MH370 – Time required to solve a mystery


MH370

KTemoc Konsiders

It’s quite sad that currently at such a tragic time some people seem to find comfort in lambasting our aviation agencies (DCA, MAS etc) of poor performance.

Criticisms are common and at times helpful but the ones I have read on the media interactive forums and also on my blog have been excessively abusive and venomous, and sometimes misdirected, thus making them nonconstructive. I suspect this could be due to the deep toxicity of our politico-social environment.
One of my blog visitors have condemned MAS for not acting until 5 hours past the ‘lost contact’ point. He has also condemned me for writing like RPK, which I take as an undeserved compliment, wakakaka. But alas, I regret he saw fit to label RPK with a racist term. I’m afraid I can’t help him with his sad prejudice.

Anyway, I explained what could possibly be the reason for MAS not IMMEDIATELY announcing publicly its fears for MH370 at the time of ‘lost contact’ as my blog visitor had angrily complained about, as follows:

Nobody is too eager to condemn ANYBODY & yet the truth of the matter is the sloppiness in MAS/DCA/MAHB have no sense of crisis management, This comes out fast & clear in ALL their official press release, as compared with the Asiana incident in San Francisco International Airport (SFO).

The biggest blunder was the closed to 5 hrs delay in acknowledging the ‘accident’. The subsequent coordination was pathetic to say the least, as if NO LIFE was involved.

For a start, can we equate the Asiana incident in San Francisco International Airport, which was an accident on land, with themissing MH370 where a multinational force of more than 40 ships and 20 aircraft drawn from China, the United States, the Philippines, Indonesia, Malaysia, Singapore, Thailand and Vietnam (shortly to be joined by Australia) have been searching the suspected area in the South China Sea for a couple of days?

But I doubt he/she wants to know because I suspect he/she’s already dead set on hentam-ing (bashing) our own authorities.

In any such aviation situation where an aircraft has been deemed to be ‘missing’, as aviation experts will tell you, there would be stages in escalating the required actions.

The initial stage is technically known as INCERTFA or Uncertainty Phase. It’s when the normal aircraft monitoring authority, Air Traffic Control (ATC) believes a situation has occurred in which there could be nascent doubts about the safety of an aircraft, and which then needs close monitoring and more information on the situation. In MH370 case, I suspect this would have occurred when it didn’t contact Vietnamese ATC who would have then counter-checked with KL ATC.

Usually in such a situation, ATC would coopt the assistance of other aircraft flying in the area to contact MH370, because aircraft optimum radio communication (usually in what is described as Very High Frequency range or VHF) relies on direct line of sight where the higher one is the better would be the communication connection (transmissions and reception). Thus another aircraft which would be higher than the ATC radio antennae would find it easier to contact the aircraft which ATC wants contacted (for information or for assurance it’s safely flying).

== Activity 1 ==
Echo the MH370 post verbatim, starting with "Nobody is too" and going on through "couple of days?".
== Activity 2 ==
According to the MH370 post, what is the initial stage technically called when an aircraft is deemed to be missing?
== Activity 3 ==
Pick up the MH370 post after its final sentence and keep writing it.

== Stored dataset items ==
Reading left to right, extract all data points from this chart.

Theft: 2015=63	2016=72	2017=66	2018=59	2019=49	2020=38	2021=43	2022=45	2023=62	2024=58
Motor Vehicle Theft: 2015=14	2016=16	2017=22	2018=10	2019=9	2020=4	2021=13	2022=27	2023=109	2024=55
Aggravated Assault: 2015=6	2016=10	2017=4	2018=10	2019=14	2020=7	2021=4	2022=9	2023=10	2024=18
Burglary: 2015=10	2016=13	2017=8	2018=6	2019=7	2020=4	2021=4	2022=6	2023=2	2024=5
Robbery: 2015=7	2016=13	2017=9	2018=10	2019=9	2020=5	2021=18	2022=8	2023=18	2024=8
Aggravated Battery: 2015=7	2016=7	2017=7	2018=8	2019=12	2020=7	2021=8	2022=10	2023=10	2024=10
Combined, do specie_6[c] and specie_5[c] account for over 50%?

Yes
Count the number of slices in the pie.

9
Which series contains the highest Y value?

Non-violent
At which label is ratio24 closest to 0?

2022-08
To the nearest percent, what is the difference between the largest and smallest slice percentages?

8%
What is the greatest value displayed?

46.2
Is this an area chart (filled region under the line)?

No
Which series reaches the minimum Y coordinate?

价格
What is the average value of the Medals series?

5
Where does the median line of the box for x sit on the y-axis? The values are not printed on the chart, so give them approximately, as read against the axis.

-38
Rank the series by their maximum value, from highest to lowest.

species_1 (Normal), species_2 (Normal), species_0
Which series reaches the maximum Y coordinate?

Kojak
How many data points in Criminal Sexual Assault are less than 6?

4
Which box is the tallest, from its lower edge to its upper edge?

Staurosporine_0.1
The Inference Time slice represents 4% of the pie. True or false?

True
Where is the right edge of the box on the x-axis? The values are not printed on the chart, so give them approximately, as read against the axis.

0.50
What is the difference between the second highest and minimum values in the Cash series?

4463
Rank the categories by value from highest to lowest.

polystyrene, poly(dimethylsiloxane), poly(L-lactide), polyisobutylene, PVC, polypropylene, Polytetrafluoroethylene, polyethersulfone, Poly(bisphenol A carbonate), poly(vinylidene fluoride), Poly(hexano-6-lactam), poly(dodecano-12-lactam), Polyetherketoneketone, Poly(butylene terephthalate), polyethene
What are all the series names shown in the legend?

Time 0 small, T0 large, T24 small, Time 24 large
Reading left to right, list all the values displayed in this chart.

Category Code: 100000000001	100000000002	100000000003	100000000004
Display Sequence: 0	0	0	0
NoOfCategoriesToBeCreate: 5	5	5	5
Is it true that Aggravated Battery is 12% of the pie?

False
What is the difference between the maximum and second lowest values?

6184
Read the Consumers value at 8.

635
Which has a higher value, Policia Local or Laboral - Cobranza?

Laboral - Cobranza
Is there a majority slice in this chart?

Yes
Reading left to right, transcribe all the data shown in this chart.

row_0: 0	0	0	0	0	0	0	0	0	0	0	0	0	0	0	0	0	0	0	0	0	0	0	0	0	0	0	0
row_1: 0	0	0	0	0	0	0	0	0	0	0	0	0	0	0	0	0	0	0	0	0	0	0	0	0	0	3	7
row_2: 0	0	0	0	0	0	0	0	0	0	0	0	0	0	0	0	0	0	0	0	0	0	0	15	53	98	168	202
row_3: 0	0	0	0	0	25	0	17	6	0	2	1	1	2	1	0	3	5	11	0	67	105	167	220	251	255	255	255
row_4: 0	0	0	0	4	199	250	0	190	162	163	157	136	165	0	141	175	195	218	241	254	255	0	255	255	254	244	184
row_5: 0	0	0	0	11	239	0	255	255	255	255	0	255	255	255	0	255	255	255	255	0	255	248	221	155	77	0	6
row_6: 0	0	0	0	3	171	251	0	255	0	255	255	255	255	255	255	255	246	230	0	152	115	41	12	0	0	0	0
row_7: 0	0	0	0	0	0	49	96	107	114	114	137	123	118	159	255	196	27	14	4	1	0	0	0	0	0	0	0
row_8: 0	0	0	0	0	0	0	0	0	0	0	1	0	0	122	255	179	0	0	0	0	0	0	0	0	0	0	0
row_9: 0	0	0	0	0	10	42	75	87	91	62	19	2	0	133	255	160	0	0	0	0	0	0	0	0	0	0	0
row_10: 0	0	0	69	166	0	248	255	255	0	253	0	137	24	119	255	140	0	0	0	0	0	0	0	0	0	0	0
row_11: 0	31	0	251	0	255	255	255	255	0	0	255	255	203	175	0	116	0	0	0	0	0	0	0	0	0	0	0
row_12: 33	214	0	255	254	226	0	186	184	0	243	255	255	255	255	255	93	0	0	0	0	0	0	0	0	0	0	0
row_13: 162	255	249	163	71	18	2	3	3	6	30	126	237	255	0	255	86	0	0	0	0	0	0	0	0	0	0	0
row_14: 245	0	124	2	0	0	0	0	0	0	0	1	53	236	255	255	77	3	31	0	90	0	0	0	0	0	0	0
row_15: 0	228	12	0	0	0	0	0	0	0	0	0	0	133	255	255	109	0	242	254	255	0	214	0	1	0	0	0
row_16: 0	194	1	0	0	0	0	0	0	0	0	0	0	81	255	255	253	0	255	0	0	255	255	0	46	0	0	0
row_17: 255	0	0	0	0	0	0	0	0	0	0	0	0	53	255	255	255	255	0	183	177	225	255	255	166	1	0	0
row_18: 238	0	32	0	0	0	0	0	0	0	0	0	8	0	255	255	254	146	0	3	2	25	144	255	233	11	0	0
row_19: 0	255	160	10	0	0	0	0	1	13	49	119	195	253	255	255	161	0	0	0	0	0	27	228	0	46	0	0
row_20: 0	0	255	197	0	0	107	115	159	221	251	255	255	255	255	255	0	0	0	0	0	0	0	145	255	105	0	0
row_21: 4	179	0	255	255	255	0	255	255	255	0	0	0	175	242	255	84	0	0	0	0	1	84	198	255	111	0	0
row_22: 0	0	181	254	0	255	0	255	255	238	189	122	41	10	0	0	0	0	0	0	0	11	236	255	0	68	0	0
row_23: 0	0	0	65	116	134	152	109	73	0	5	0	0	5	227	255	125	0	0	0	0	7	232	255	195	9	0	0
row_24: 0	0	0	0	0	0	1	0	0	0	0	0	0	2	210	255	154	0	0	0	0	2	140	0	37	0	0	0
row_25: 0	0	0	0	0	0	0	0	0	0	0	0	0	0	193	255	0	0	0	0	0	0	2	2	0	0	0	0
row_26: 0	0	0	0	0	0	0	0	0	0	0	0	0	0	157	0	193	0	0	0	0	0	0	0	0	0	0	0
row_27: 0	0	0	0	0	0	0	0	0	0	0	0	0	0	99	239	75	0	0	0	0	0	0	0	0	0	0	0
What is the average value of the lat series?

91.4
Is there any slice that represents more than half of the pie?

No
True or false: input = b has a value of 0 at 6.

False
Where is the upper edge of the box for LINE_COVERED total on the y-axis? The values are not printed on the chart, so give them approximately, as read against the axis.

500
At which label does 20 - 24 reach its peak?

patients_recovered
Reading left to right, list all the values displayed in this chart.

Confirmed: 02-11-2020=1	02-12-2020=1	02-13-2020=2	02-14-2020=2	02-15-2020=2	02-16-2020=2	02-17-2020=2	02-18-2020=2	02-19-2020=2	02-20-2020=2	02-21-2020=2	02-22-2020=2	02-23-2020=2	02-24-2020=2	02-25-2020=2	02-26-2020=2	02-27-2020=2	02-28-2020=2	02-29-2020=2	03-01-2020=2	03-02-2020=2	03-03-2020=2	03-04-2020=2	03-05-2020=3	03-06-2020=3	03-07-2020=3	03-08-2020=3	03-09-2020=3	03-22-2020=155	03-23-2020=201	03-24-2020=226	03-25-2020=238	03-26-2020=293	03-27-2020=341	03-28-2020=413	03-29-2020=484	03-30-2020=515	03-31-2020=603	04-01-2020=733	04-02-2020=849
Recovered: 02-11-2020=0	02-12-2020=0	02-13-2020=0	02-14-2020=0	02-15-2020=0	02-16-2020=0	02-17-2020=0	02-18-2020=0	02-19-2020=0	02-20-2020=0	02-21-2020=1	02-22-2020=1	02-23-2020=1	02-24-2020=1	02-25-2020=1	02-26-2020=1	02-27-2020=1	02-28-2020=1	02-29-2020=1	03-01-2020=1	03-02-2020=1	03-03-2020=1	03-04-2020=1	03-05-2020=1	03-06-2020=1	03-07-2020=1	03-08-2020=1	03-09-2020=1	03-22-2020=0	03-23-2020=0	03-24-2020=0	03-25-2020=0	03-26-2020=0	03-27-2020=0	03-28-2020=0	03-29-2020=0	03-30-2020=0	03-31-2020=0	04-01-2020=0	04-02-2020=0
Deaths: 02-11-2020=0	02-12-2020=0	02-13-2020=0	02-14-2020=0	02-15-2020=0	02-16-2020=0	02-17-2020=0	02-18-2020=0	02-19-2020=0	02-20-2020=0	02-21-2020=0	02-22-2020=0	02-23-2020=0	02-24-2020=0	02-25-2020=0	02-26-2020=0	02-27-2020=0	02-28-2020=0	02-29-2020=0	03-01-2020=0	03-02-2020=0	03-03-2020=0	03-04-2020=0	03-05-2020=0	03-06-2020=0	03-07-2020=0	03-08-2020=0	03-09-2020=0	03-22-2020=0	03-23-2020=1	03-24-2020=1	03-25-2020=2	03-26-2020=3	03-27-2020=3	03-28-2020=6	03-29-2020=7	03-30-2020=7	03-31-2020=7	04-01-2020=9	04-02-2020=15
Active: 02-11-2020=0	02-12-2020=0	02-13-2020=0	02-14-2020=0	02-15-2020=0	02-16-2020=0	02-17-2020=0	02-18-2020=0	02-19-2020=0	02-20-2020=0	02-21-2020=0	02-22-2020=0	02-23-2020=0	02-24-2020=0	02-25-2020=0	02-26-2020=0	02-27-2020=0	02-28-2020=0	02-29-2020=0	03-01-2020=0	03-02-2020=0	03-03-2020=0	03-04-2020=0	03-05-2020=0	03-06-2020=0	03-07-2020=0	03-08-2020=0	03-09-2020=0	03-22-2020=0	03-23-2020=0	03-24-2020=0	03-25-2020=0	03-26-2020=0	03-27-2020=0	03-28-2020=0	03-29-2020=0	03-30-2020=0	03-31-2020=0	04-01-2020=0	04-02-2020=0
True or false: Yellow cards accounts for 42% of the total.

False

== Response box 1 ==
Nobody is too eager to condemn ANYBODY & yet the truth of the matter is the sloppiness in MAS/DCA/MAHB have no sense of crisis management, This comes out fast & clear in ALL their official press release, as compared with the Asiana incident in San Francisco International Airport (SFO).

The biggest blunder was the closed to 5 hrs delay in acknowledging the ‘accident’. The subsequent coordination was pathetic to say the least, as if NO LIFE was involved.

For a start, can we equate the Asiana incident in San Francisco International Airport, which was an accident on land, with themissing MH370 where a multinational force of more than 40 ships and 20 aircraft drawn from China, the United States, the Philippines, Indonesia, Malaysia, Singapore, Thailand and Vietnam (shortly to be joined by Australia) have been searching the suspected area in the South China Sea for a couple of days?

== Response box 2 ==
It is known as INCERTFA, or the Uncertainty Phase.

== Response box 3 ==
An anonymous pilot had claimed he did so while flying to Narita. He even offered the information he could recognize the voice of the MH370 copilot which implied he would be a Malaysian and perhaps even one from MAS. He stated that the communication with MH370 had been noisy with static interference (a normal occurrence in aircraft communication) and what he believed to be ‘mumblings’. But MAS has come out to deny any MAS pilot had been in contact with the pilots of MH370.
That pilot did everyone a disservice by insisting on remaining anonymous, which is MOST unusual for a professional pilot in such a life-and-death situation, and which has led me to believe it’s just plain bullshit.

The next phase is ALERTFA or Alert Phase when those nascent doubts mentioned in INCERTFA above have then developed into concerns, or when the operating efficiency of the aircraft has been believed to be impaired though not to the extent of requiring immediate assistance or imminent danger.

At this stage, Search & Rescue (SAR) authorities would usually initiate communication searches (including checking with Chinese aviation authorities regarding Nanning airport where it was rumoured that MH370 had landed, or with the Vietnamese DCA on any likely Vietnamese airports where it might have) and make preparations to search.
The final stage is DETRESFA or the Distress Phase where there is now certainty that the missing aircraft MH370 was in imminent danger (‘imminent danger’ is a technical term), and where communication and other forms of investigation have failed, as mentioned, like checking on Nanning airport etc.
Usually, in the absence of any reliable information like a distress call (either by MH370 or a relay by another aircraft or ship or ground observer), or a found crash site (whether on land or sea), the DETRESFA would have been declared at the end of the aircraft’s fuel endurance, or even earlier as assessed by the search authorities.

Unfortunately all these steps take time – maybe 5 hours or even more. Aviation authorities around the world don’t make knee jerk reactions to the way my reader had wanted of the Malaysian DCA or MAS, because they (DCA, MAS) didn’t have the advantage of armchair hindsight like my reader has.